> _Records provided_

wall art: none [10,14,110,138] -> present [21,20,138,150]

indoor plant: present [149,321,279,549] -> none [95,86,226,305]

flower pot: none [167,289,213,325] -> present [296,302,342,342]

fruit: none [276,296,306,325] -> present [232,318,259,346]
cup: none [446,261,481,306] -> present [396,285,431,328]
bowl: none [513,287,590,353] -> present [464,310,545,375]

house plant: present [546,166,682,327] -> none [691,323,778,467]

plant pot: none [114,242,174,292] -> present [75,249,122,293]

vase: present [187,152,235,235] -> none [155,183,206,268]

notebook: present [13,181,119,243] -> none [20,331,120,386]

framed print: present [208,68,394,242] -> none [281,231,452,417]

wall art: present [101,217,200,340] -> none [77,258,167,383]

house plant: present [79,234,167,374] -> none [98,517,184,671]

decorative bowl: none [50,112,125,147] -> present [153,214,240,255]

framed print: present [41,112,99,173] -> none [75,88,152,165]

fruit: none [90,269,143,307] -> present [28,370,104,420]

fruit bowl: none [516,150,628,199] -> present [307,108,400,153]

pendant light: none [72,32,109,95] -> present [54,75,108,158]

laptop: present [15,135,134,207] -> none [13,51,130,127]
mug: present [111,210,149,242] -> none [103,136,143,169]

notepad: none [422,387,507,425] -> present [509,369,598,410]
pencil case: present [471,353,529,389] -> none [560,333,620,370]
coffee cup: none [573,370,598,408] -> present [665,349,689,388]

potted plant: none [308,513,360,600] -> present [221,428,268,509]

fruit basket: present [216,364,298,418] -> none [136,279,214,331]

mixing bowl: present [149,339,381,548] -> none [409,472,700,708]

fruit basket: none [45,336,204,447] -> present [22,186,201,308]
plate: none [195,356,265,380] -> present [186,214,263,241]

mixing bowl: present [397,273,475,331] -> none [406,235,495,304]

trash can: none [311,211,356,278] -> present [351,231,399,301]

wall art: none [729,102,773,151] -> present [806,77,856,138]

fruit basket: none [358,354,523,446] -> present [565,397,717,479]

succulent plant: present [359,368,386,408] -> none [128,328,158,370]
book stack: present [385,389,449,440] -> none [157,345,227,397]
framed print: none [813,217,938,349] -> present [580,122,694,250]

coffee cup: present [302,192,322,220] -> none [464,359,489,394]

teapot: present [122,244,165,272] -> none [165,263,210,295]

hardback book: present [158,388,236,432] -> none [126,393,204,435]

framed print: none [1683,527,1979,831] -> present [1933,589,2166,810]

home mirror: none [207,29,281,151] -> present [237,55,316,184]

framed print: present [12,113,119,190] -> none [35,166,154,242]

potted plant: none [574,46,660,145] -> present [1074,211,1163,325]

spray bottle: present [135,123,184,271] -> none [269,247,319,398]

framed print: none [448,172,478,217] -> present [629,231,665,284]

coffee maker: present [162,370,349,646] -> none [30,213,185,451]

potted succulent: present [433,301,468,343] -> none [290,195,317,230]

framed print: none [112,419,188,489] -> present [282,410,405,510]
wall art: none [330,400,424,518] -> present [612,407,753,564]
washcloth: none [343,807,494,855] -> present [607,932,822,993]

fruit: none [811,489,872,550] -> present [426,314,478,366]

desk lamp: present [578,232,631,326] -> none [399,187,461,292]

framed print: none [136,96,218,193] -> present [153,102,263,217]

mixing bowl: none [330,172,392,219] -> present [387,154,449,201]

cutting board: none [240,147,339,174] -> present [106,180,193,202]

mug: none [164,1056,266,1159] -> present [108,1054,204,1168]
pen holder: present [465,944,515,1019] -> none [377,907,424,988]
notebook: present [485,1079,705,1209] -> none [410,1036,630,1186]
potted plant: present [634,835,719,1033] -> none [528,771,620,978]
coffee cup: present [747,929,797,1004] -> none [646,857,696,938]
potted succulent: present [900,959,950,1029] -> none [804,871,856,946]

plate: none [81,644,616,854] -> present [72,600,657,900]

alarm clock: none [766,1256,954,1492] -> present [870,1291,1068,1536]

> _Work order_
Consider the material above. Report how many of its lines contain the word "wall", and nothing more.

> _Result of the exercise_
4